**Solution to Abstract Algebra by Dummit & Foote 3rd edition Chapter 7.1 Exercise 7.1.6**

Decide which of the following are subrings of the ring of all functions from the closed interval $[0,1]$ to $\mathbb{R}$.

(1) The set of all functions $f(x)$ such that $f(q) = 0$ for all $q \in \mathbb{Q} \cap [0,1]$.

(2) The set of all polynomial functions.

(3) The set of all functions which have only a finite number of zeros, together with the zero function.

(4) The set of all functions which have an infinite number of zeros.

(5) The set of all functions such that $\lim_{x \rightarrow 1^-} f(x) = 0$.

(6) The set of all rational linear combinations of the functions $\sin mx$ and $\cos nx$, where $m,n \in \mathbb{N}$.

Solution:

(1) Let $A \leq [0,1]$, and let $S$ denote the set of all functions $f : [0,1] \rightarrow \mathbb{R}$ such that $f[A] = 0$. Clearly the zero function is in $S$, and if $f,g \in S$, then $(f-g)(x) = 0$ for all $x \in A$, so that $S$ is a subgroup by the subgroup criterion. Now if $f,g \in S$, then $(fg)(x) = f(x)g(x) = 0$ if $x \in A$. So $S$ is closed under multiplication, and is thus a subring.

(2) Since the sum, difference, and product of two polynomials is again a polynomial, this is a subring.

(3) Define $f$ and $g$ as follows: $f(x) = 1$ if $0 \leq x < 1/2$, 0 if $x = 1/2$, and 1 if $1/2 < x \leq 1$, while $g(x) = -1$ if $0 \leq x < 1/2$, 0 if $x = 1/2$, -1 if $1/2 < x < 1$, and 0 if $x = 1$. Both $f$ and $g$ have finitely many zeroes, but $(f+g)(x) = 0$ if $0 \leq x < 1$ and 1 if $x = 1$; so $f+g$ has infinitely many zeros and is not itself the zero function. Since this set is not closed under addition, it is not a subring.
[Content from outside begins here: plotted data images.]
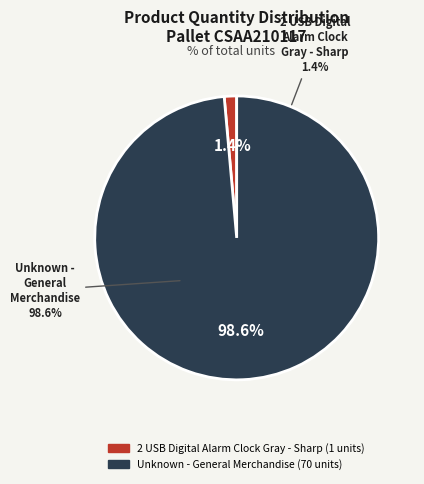

Combined, do 2 USB Digital Alarm Clock Gray - Sharp and Unknown - General Merchandise account for over 50%?

Yes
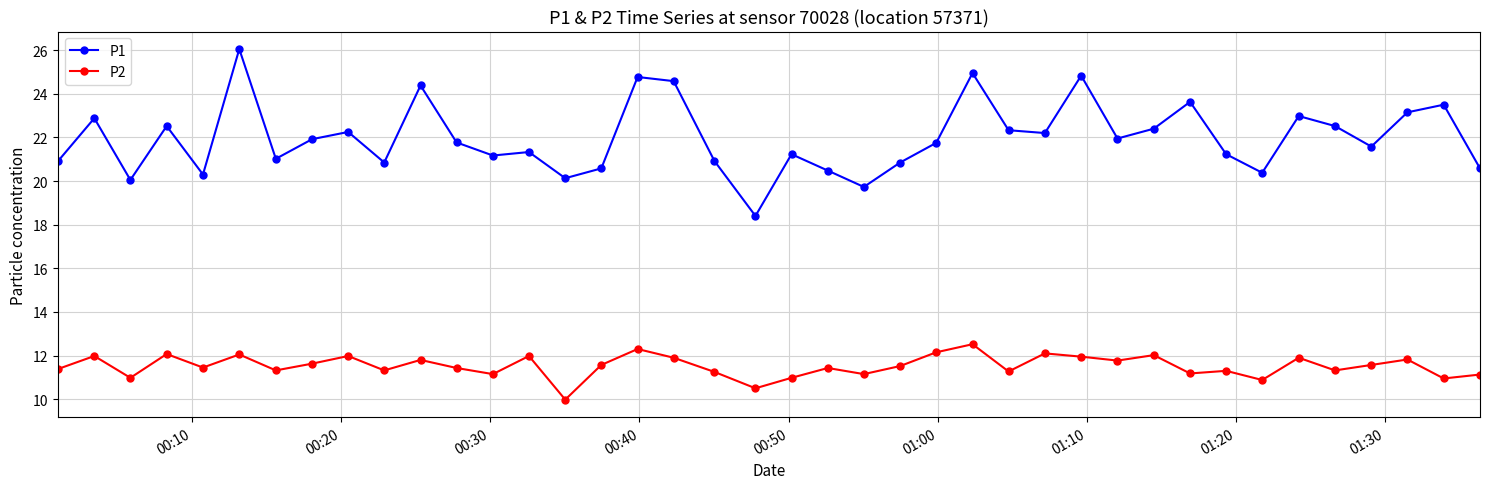

True or false: P2 has more than 0 interior local peaks.

True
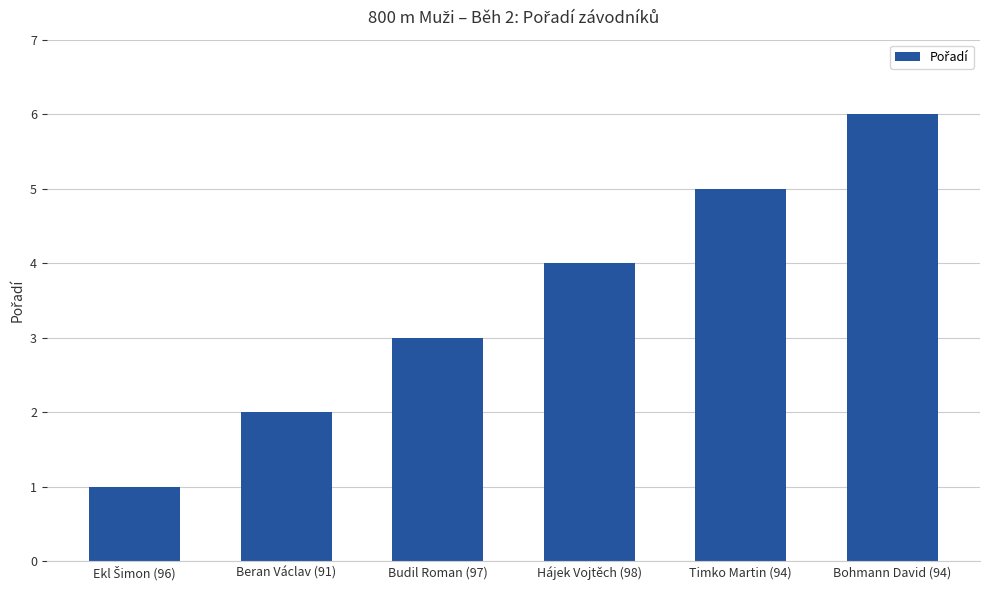

Which category has the highest value across all series?

Bohmann David (94)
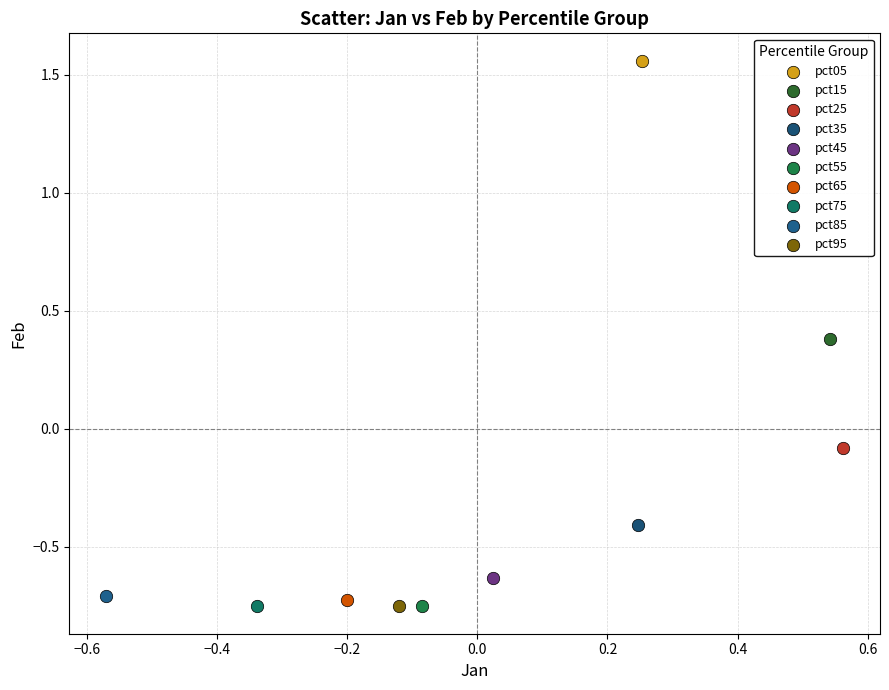

What are all the series names shown in the legend?

pct05, pct15, pct25, pct35, pct45, pct55, pct65, pct75, pct85, pct95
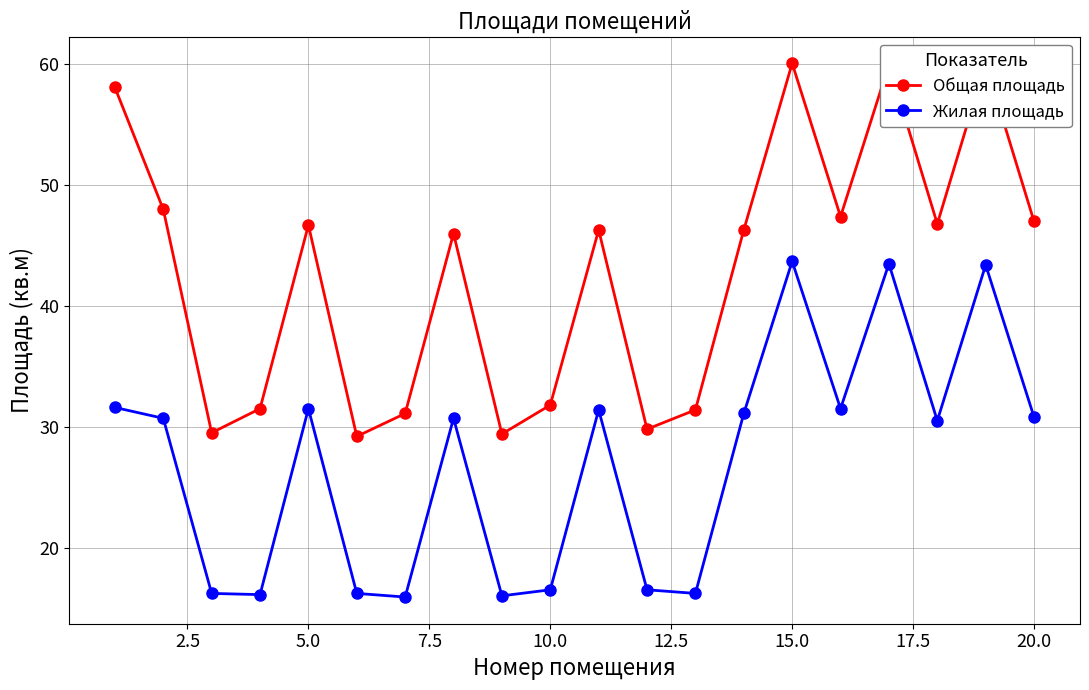

What is the lowest value of the Жилая площадь series?

15.9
(4) Consider the functions $f(x)$ and $g(x)$ defined as follows: $f(x) = 0$ if $0 \leq x \leq 1/2$ and 1 otherwise, while $g(x) = 1$ if $1/2 \leq x \leq 1$ and 0 otherwise. Both $f$ and $g$ have infinitely many zeroes. However, $(f+g)(x)$ is 2 at 1/2 and 1 otherwise, and thus has no zeroes. Hence this set is not closed under addition, and cannot be a subring.

(5) First we show that this subset is a subgroup. If $f$ and $g$ approach 0 as x approaches 1, then $$\lim_{x \rightarrow 1} (f-g)(x) = \lim_{x \rightarrow 1}f(x) - \lim_{x \rightarrow 1} g(x) = 0.$$ Since the zero function satisfies this property trivially, by the subgroup criterion this set is a subgroup. Similarly, we know from calculus that if $\lim_{x \rightarrow 1} f(x) = 0$ and $\lim_{x \rightarrow 1} g(x) = 0$, then $\lim_{x \rightarrow 1} (fg)(x) = 0$. Thus this set is closed under multiplication, and is a subring.

(6) Recall the product-to-sum formulas for sine and cosine: $$\cos x \cos y = (\cos(x-y) + \cos(x+y))/2,$$ $$\cos x \sin y = (\sin(x+y) - \sin(x-y))/2,$$ $$ \sin x \cos y = (\sin(x+y) + \sin(x-y))/2,$$ and $$\sin x \sin y = (\cos(x-y) - \cos(x+y))/2.$$ Due to these identities, the sum, difference, and product of a rational linear combination of sines and cosines of integer multiples of $x$ are again of this type. Thus this set is a subring.